Looking ahead, there may be some supply chain-related issues as well as inflation impacting the different sectors of the fund’s holding. Its over 37% exposure to IT is being adversely impacted by the contagion effect from Nasdaq’s fall. However, looking deeper, the IT names in fact consist of semiconductor plays like Samsung Electronics (SSNLF) and SK Hynix ( HXSCL) at 24.5% and 6.1% of overall assets respectively. In this respect, with chips being key components used in the manufacturing of everything from cars, electric batteries, solar panels to wireless 5G, its demand should persist for years despite the Korean government starting to reduce monetary stimulus. I also view the rate rise by the BoK for the purpose of normalizing policy as being more aligned with the economic recovery. It also comes at the right time in order to reduce macroeconomic risks like creating an asset bubble or letting household debt increase.


This said, to further support the fact that EWY constitutes an appropriate investment at this juncture is its underperformance of the iShares MSCI Emerging Markets Index Fund (EEM) (which includes holdings from China, Taiwan, and others in addition to South Korea ) by more than 10% for the last one year. As a result, based on its holdings, EWY is available at an average Price/Book Ratio of only 2.56 compared to 4.8 for EEM.

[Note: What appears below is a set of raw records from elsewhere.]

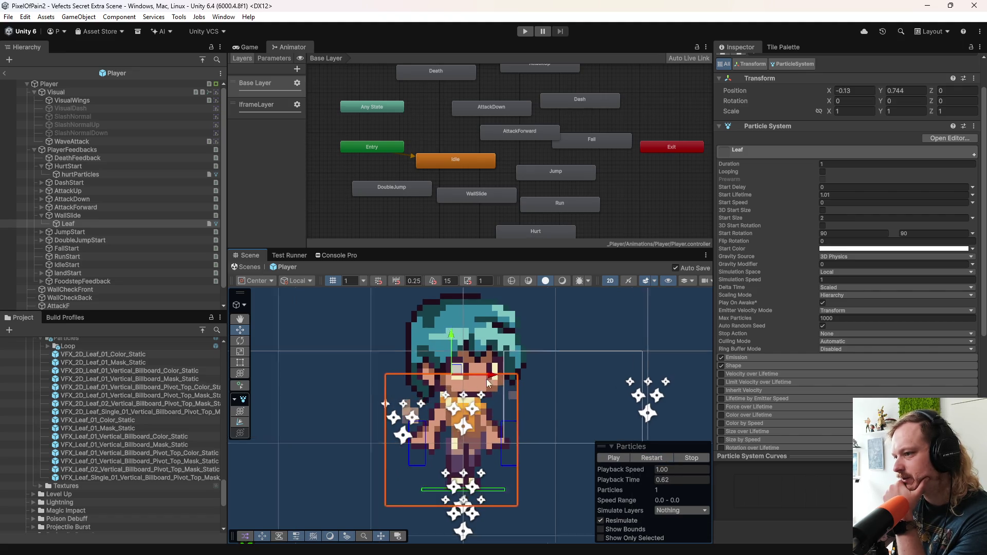
{"action": "scroll", "coordinate": [520, 401], "scroll_direction": "up", "scroll_amount": 10}
{"action": "scroll", "coordinate": [517, 391], "scroll_direction": "up", "scroll_amount": 1}
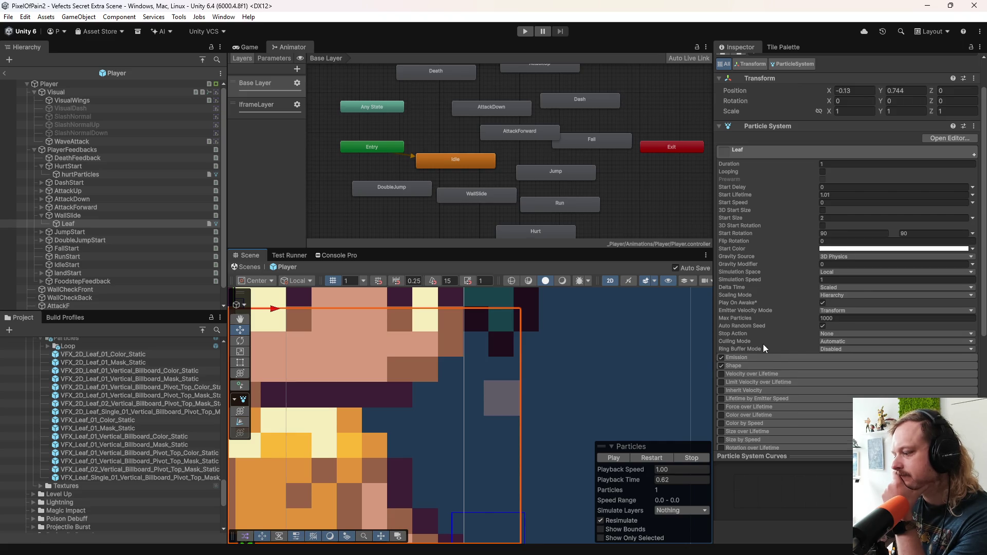
{"action": "scroll", "coordinate": [763, 344], "scroll_direction": "down", "scroll_amount": 5}
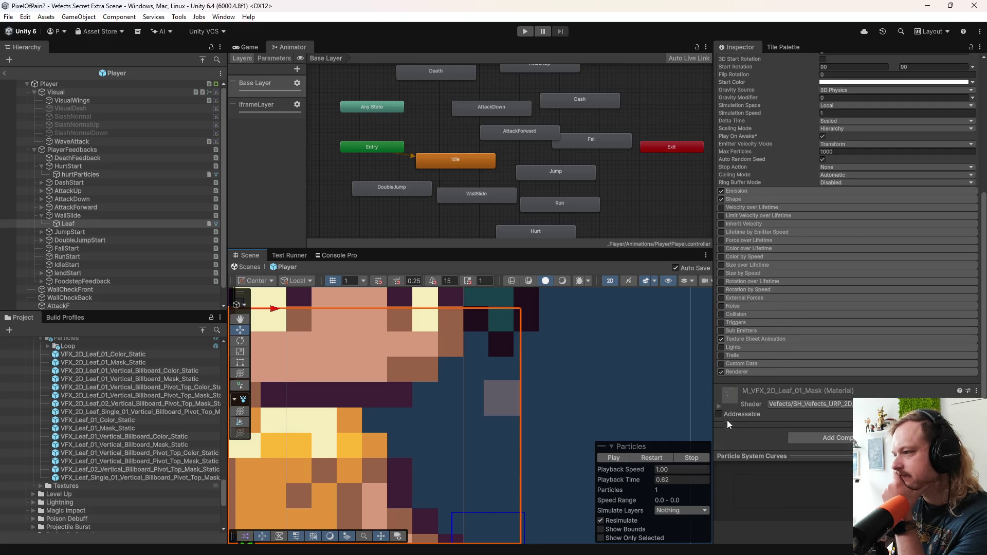
{"action": "left_click", "coordinate": [718, 406]}
{"action": "scroll", "coordinate": [746, 401], "scroll_direction": "down", "scroll_amount": 7}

Finally, as a result of the sell-off in tech stocks, the Korean ETF could slide further, maybe to the $74.1 support level. Moreover, despite the BOK raising rates again in November, the Won has continued on its downtrend. This should prove beneficial for the country’s export-led economy and continue to promote revenue growth for EWY’s holdings.

Disclosure: This is an investment thesis and is intended for informational purposes. Investors are kindly requested to do additional research before investing.